Gary Vogel

Personal information
- Date of birth: March 3, 1956 (age 69)
- Place of birth: Buffalo, New York, United States
- Position(s): Defender

Youth career
- 1975–1977: Hartwick College

Senior career*
- Years: Team / Apps / (Gls)
- 1978–1981: Minnesota Kicks / 44 / (0)
- 1979–1981: Minnesota Kicks (indoor) / 29 / (1)
- 1981: Dallas Tornado / 19 / (0)
- 1981–1982: New Jersey Rockets (indoor) / 40 / (7)
- 1982–1983: Cleveland Force (indoor) / 17 / (2)
- 1984–1989: Houston Dynamos

= Gary Vogel =

American soccer player

Gary Vogel is a retired American soccer defender who played professionally in the North American Soccer League and the Major Indoor Soccer League.

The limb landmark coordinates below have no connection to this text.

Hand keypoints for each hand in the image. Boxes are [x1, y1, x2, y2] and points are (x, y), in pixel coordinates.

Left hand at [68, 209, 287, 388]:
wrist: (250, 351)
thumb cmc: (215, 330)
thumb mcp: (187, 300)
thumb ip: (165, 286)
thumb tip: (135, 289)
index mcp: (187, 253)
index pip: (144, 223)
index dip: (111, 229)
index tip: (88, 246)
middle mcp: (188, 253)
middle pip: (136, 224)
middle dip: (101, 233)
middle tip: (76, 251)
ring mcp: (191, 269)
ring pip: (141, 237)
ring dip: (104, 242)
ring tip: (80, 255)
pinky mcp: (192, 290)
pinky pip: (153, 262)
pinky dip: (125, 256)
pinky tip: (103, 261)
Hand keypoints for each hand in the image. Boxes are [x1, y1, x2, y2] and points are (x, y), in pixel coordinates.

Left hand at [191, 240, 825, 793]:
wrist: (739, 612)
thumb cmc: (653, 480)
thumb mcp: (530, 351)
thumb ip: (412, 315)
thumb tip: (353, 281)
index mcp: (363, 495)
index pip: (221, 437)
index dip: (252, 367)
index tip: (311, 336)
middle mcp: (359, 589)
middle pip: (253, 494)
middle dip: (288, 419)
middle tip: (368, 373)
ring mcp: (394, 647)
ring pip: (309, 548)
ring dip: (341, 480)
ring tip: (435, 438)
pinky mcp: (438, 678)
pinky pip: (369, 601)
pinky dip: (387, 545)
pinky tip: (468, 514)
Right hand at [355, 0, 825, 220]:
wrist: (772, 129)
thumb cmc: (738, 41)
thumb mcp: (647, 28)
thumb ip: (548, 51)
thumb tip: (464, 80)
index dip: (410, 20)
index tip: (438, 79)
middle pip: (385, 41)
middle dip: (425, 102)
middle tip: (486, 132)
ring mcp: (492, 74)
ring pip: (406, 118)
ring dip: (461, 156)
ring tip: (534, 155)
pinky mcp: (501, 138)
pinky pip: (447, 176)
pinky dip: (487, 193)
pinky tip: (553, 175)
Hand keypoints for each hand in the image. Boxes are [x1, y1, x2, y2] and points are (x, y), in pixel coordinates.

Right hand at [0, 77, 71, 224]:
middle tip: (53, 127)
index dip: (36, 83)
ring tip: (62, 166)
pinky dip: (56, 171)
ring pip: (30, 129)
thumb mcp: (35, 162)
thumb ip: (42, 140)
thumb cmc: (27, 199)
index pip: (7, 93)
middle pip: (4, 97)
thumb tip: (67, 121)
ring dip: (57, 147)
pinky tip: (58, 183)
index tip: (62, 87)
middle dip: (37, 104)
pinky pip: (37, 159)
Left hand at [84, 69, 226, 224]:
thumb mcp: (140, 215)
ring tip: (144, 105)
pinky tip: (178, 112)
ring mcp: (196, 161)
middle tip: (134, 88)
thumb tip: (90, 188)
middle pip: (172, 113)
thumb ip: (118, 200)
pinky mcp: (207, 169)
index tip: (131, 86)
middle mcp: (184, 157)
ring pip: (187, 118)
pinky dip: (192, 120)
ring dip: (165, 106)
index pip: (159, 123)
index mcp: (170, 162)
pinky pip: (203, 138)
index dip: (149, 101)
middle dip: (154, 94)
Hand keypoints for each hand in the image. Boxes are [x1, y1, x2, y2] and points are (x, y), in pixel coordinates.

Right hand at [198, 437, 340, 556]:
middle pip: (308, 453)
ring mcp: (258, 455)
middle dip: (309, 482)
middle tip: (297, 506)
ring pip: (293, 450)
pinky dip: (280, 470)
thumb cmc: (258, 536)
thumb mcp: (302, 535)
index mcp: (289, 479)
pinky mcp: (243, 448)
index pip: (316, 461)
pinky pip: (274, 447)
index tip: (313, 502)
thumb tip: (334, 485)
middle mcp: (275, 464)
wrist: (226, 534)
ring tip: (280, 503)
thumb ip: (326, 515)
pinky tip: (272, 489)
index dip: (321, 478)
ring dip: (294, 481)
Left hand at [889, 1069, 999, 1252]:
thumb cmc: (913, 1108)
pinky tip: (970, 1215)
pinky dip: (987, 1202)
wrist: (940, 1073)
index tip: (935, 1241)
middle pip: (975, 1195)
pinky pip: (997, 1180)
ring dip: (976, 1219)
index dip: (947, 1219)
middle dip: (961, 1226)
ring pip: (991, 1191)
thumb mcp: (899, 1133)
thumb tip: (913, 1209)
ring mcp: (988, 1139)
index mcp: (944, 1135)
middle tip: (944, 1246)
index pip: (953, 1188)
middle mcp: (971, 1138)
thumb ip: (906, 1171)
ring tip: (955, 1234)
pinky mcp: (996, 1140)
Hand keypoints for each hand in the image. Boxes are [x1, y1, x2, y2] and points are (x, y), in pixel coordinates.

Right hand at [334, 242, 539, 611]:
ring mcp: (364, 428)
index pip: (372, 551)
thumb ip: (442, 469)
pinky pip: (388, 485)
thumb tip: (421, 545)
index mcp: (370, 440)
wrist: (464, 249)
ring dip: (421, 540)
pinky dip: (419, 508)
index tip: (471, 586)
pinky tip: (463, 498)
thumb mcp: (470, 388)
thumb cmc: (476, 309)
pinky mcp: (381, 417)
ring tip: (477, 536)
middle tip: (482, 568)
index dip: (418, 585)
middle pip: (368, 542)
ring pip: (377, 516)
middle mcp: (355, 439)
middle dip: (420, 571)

Vogel attended Hartwick College where he played on the men's soccer team from 1975 to 1977. He turned professional in 1978 with the Minnesota Kicks of the North American Soccer League. In 1981, he moved to the Dallas Tornado for a single season. He then moved indoors with the New Jersey Rockets of the Major Indoor Soccer League. After a single season with the Rockets, he moved to the Cleveland Force for the 1982–1983 season. He played for the Houston Dynamos of the United Soccer League in 1984 and continued to play for the team until at least 1989 by which time the team was playing in the Lone Star Soccer Alliance.